Tidak mengelus kepalanya, menggandeng tangannya, atau bahkan memeluknya.
Faradina pun menggumam. "Atau jangan-jangan ... Dia ini gay?"
"Atau mempunyai penyakit menular seksual?" sambung Fifka.
"Atau malah impoten?"
Faradina menghela napas panjangnya. "Semua ini bisa terjadi."
"Sudah sebaiknya kamu bertanya kepada Mas Lazuardi, Alma. Tidak baik untuk dipendam terus," saran Faradina. Gadis cantik ini memang selalu seperti ibu peri, sosok yang paling baik di antara mereka semua.
"Terima kasih, Faradina. Kamu selalu baik. Mungkin setelah ini, aku akan bertanya kepada Mas Lazuardi."
"Coba tanyakan saja. Lebih baik bertanya, daripada kamu stress sendiri. Bisa saja, alasan yang kamu dengar tidak semenakutkan kenyataannya. Bukankah begitu?"
* * *
Pada malam hari itu juga, saat Mas Lazuardi menjemputnya, Alma terus kepikiran di dalam mobil.
Gadis itu melamun sepanjang perjalanan. Sementara Mas Lazuardi adalah sosok yang cukup peka. Ia pun bertanya kepada Alma. "Dik, apakah ada sesuatu yang terjadi kepadamu? Kenapa kamu diam saja?"

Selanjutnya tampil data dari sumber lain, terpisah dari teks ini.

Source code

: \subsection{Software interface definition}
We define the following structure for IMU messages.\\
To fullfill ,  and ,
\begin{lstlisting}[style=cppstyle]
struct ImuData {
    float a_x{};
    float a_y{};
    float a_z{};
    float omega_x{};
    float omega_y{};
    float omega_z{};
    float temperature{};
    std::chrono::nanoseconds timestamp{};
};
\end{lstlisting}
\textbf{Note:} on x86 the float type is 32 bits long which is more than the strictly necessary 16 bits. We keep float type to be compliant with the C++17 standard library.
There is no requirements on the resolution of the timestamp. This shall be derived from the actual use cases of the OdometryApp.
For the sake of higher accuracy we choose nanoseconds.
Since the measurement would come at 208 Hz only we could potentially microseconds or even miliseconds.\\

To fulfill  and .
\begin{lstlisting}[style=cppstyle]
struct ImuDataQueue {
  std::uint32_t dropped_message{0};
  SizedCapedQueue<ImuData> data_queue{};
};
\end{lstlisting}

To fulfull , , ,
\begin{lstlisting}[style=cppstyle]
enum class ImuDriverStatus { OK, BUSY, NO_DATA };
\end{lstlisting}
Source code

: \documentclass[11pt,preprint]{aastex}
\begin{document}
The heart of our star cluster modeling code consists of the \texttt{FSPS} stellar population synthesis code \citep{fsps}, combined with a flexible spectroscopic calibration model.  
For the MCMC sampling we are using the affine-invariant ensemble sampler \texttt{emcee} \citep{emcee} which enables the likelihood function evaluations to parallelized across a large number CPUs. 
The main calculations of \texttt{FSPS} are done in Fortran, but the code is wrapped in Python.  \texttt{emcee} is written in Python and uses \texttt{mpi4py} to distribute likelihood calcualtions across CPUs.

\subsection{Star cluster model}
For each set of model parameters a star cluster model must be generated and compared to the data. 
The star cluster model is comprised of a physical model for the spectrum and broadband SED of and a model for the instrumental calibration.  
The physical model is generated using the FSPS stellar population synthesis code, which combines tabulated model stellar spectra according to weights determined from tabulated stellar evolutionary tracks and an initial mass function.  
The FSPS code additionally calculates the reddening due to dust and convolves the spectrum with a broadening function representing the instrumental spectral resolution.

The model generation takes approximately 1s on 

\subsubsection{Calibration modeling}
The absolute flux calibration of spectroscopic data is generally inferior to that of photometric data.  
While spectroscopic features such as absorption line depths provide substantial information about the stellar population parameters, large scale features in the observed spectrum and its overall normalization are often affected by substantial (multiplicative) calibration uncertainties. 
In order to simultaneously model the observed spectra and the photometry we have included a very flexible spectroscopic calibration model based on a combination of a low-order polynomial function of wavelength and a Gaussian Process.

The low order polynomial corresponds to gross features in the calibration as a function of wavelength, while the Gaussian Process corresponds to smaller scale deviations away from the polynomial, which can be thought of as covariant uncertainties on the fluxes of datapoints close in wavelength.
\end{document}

Alma langsung terkesiap tatkala Mas Lazuardi bertanya demikian. "Ah, tidak kok."
"Kalau begitu, kenapa kamu diam saja, Dik?"
Alma lagi-lagi menjawab tidak. Terlihat jelas Mas Lazuardi masih tidak percaya dengan jawaban Alma, tetapi lelaki tersebbut mencoba untuk menahannya.
Dan ketika di rumah, Alma berinisiatif untuk membicarakannya di tengah makan malam. Bagi Alma itu saat yang tepat, dibandingkan harus membicarakannya di dalam kamar, bisa saja Mas Lazuardi akan bekerja nanti.
Ketika makanan sudah siap di meja makan, setelah berdoa bersama, Alma pun terdiam.
Di tengah sikap hening Alma, Mas Lazuardi pun mengucapkan, "Kenapa, Dik? Kenapa kamu diam saja? Katakanlah kalau ada yang perlu untuk disampaikan."
Seketika itu, Alma pun menganggukkan kepalanya. "Mas," panggilnya.
"Iya?"
Mas Lazuardi pun menatap wajah cantik Alma. Lelaki itu menantikan kalimat Alma selanjutnya.
Sejujurnya, sangat sulit bagi Alma untuk mengungkapkan apa yang terjadi. Dadanya ini terasa sangat berat bagi Alma. Bagaimana mungkin dia bisa mengungkapkan semuanya dengan mudah?
Gadis itu pun diam cukup lama... sampai akhirnya, Mas Lazuardi sendiri mengucapkan. "Pasti ada banyak sekali pertanyaan yang muncul di otakmu, bukan?"
"Eh?" Alma keheranan. Apakah otaknya se-transparan itu, sampai-sampai Mas Lazuardi mengatakannya lebih dulu?
"Bagaimana, Mas?"
"Alma, tidak usah terburu-buru. Waktu kita sangatlah lama. Pernikahan adalah sebuah perjalanan seumur hidup. Jadi, tidak perlu terburu-buru. Kamu juga masih belum punya pekerjaan, kan?"
Alma terhenyak. Mas Lazuardi ...
"Aku tidak mau kita terburu-buru, bahkan sampai kamu nantinya hamil sebelum mendapatkan pekerjaan tetap. Walaupun kamu sudah mendapatkan pekerjaan pun, nantinya akan ada masa training yang cukup berat. Aku tak ingin memberatkanmu di sana."
Alma seketika terkejut dengan ungkapan yang berasal dari Mas Lazuardi. Tidak menyangka kalau lelaki itu sangat memikirkan Alma sampai sedalam itu.
"Mas..." Mata Alma pun berkaca-kaca.
"Tenanglah... Aku tidak pernah sekalipun membencimu. Aku hanya ingin kamu juga menikmati masa lajangmu. Bagaimana pun, kamu baru lulus kemarin. Kamu juga ingin fokus pada karier dan kehidupan pribadimu, bukan?"
"Aku sungguh membebaskanmu atas itu." Mas Lazuardi kembali memberikan senyuman itu. Sebuah candu yang muncul.
Dan saat itu juga, perasaan Alma bergejolak. Tampaknya ... dia menemukan sosok lelaki yang sangat pengertian. Bahkan, dia bisa memikirkan bagaimana jika lelaki itu menjadi seorang perempuan, membayangkan posisinya. Dan menurut Alma, hanya Mas Lazuardi yang bisa melakukannya.